The Justice Dept. today shredded any pretense that it isn't in the back pocket of Donald Trump by overturning its own federal prosecutors' recommendation that Roger Stone, Trump's buddy, get up to nine years in the slammer for lying to Congress and witness tampering.

Roger StoneRoger Stone

And all it took was a tweet from the master.

Though CNN called the Justice Dept's reversal a "stunning and politically charged move," it's pretty much par for the course following AG Bill Barr's dismissal of the Mueller Report as much ado about nothing.

Stone's conviction flowed from allegations made by Bob Mueller's epic exposure of corruption and collusion in the White House.

The Justice Dept.'s pandering to Trump followed a tweet in which he whined that the seven-to-nine year recommended jail time for Stone was a "horrible and very unfair situation. The real crimes were on the other side, as nothing happens to them.

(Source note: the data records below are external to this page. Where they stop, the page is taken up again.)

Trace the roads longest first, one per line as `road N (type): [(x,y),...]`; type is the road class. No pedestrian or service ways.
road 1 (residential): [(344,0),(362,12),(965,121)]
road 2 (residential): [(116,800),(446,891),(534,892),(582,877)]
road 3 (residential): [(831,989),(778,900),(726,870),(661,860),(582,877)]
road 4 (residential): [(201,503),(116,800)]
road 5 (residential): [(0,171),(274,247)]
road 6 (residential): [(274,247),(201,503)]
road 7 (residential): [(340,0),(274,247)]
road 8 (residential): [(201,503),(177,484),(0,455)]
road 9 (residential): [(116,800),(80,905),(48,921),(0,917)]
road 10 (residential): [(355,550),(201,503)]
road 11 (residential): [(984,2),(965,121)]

Cannot allow this miscarriage of justice!"

The partisan Justice Dept. is just another sign on the American road to becoming a Banana Republic.

But say this for bananas; at least they possess some thick skin, unlike members of the Trump administration band of sycophants. Donald says, "Jump," They respond, "How high?"

Trump unbound is Trump unhinged. In the aftermath of the acquittal in the Senate, the president has political cover to wreak even more havoc in Washington and on the Constitution.

The Economist columnist "Lexington" summed things up nicely in the Feb 8th-14th issue of the magazine:

"Mr. Trump's sometimes comical strangeness long made the fears of despotism he stirred seem overblown. But think of authoritarianism as a corrosive process, not a dictatorial end-state, and they no longer do.

He has never looked more threatening to American democracy. And thanks to Senate Republicans, with one laudable exception, it has never looked more vulnerable to him."

As the Democratic candidates for president fail to inspire a broader base than their core supporters, Lexington's laudable exception, Mitt Romney, is looking pretty good these days as somebody who could restore morality to the White House.

Goldman Sachs is no friend of Democratic Socialist Bernie Sanders, But the investment bank is providing the Vermont Senator with fuel to fire up his campaign against the billionaires and one-percenters.

The investment bank reports that the richest one percent of Americans controls more than half (56 percent) of the equities owned by US households. That's up from 46 percent three decades ago.

Since 1990, those super-haves have bought a net $1.2T in company stock, while the rest of all have unloaded more than $1T, according to a Feb. 10 report in the Financial Times.

Goldman Sachs' analysts expect the gravy train to roll on as US economic growth and rising stock prices make the rich even richer and Bernie's supporters angrier.